A new AI system can realistically reshape people’s bodies in photos, making them fatter, thinner, or more muscular, without changing their face, clothes, or background. The system is trained on a fully synthetic dataset that shows each identity across multiple body types.

 

Besides the increasingly common use of AI as a method of refining body shape on social networks, or (potentially) for altering body types for VFX purposes, the use of machine learning to alter the appearance of individuals can serve a more important function: helping individuals with eating disorders to understand their own dysmorphic interpretation of their appearance, as well as offering a potential motivational tool for more general sports and fitness purposes:

From the paper 'Body size estimation in women with anorexia nervosa and healthy controls using 3D avatars', a GUI to visualize body shape changes. Individuals with body dysmorphia may struggle to associate a realistic interpretation of their body with a similar image, thus giving clinicians a metric for dysmorphic responses, among other purposes. Source: https://www.nature.com/articles/s41598-017-15339-z.pdf

From the paper ‘Body size estimation in women with anorexia nervosa and healthy controls using 3D avatars', a GUI to visualize body shape changes. Individuals with body dysmorphia may struggle to associate a realistic interpretation of their body with a similar image, thus giving clinicians a metric for dysmorphic responses, among other purposes. Source: https://www.nature.com/articles/s41598-017-15339-z.pdf

Additionally, the much-pursued fashion try-on sub-strand in computer vision research also has an interest in providing accurate visualizations across a range of body shapes. Meanwhile, frameworks such as the 2024 DiffBody offering from Japan's University of Tsukuba, have created some eye-popping functionality in this field:

Some of the transformations possible using the prior DiffBody technique. Source: https://arxiv.org/pdf/2401.02804

Some of the transformations possible using the prior DiffBody technique. Source: https://arxiv.org/pdf/2401.02804

Since AI foundation models are optimized towards conventionally-attractive or otherwise common body shapes, unusual sizes such as ‘obese' are either minimally available in standard models, or else come with some punishing biases.

Pair Necessities

One of the biggest challenges in creating AI systems that can realistically add or subtract fat and muscle to pictures of individuals – without altering their identity, environments or clothes – is that this involves paired training, where the AI system effectively learns ‘before' and ‘after' images that define whatever transformation the model is intended to perform.

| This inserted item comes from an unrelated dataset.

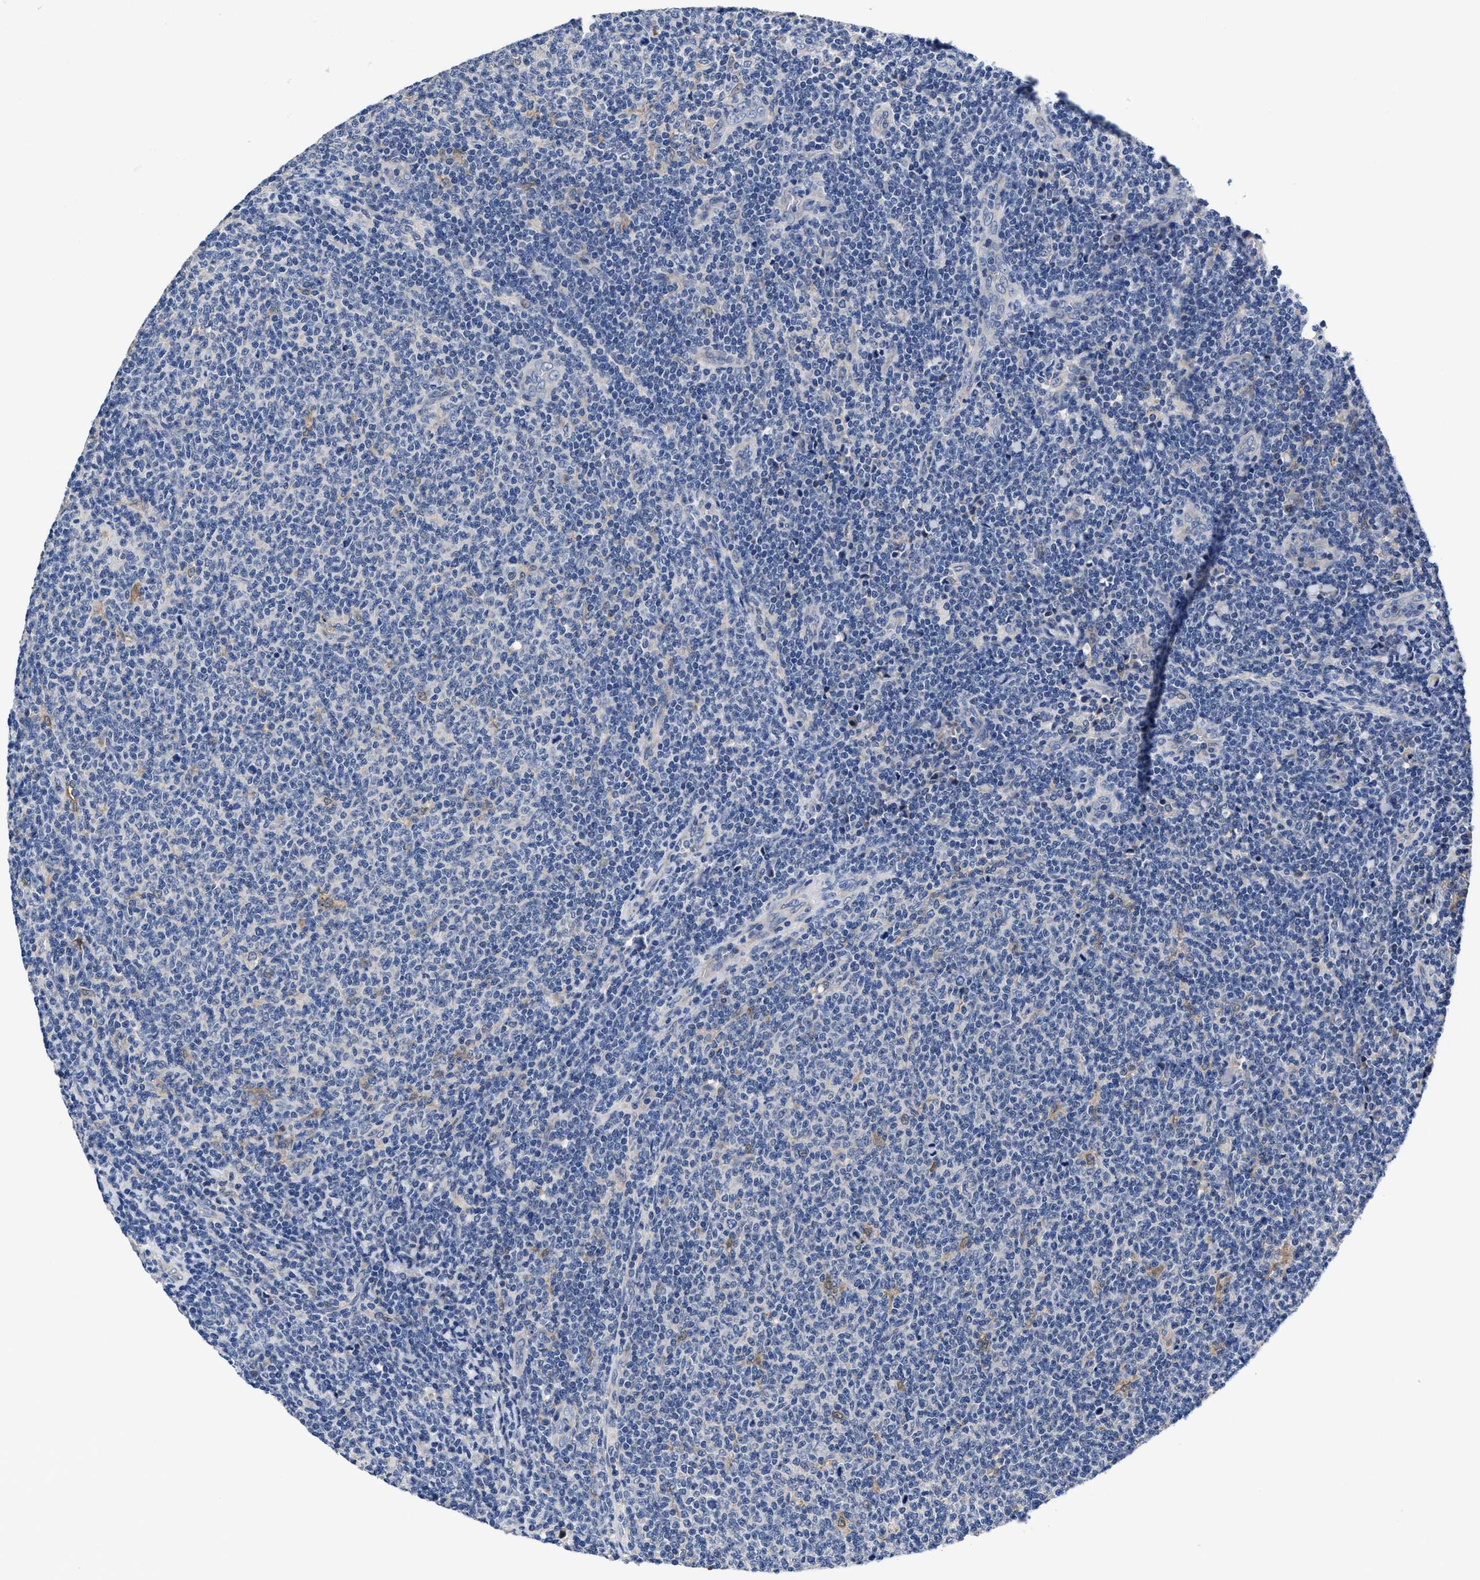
{"staining": {"intensity": "negative", "quantity": "none", "location": "none"}, "tissue": "lymphoma", "cell_type": "Tumor cells", "image_type": "cancer", "snomed": [{"axis": "morphology", "description": "Malignant lymphoma, non-Hodgkin's type, Low grade"}, {"axis": "topography", "description": "Lymph node"}], "caption": "Protein analysis of lymphoma exhibits no significant staining in tumor cells. (DAB immunohistochemistry, high magnification).", "gene": "DHRS13", "patient": {"sex": "male", "age": 66}}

This kind of training has come back into prominence over the summer due to the success of Black Forest Labs' Kontext series of image editing models, where this kind of paired data was used to teach a range of transformations to the models:

From the Flux Kontext site, an example of a transformation that reflects the kind of source data needed to train a model capable of retaining image integrity when imposing major changes. Source: https://bfl.ai/models/flux-kontext

From the Flux Kontext site, an example of a transformation that reflects the kind of source data needed to train a model capable of retaining image integrity when imposing major changes. Source: https://bfl.ai/models/flux-kontext

Obviously, in the case of developing a model that can significantly alter the appearance of a person (without re-imagining the entire image), one needs something that's totally impossible in the real world: radical ‘before' and ‘after' pictures taken only seconds apart.

The only recourse is synthetic data. Some projects of this type have used individual, high-effort contrastive pairs created manually in Photoshop; however, this is unrealistic at scale, and an automated or semi-automated, AI-driven process for generating the pairs is now increasingly thought to be preferable.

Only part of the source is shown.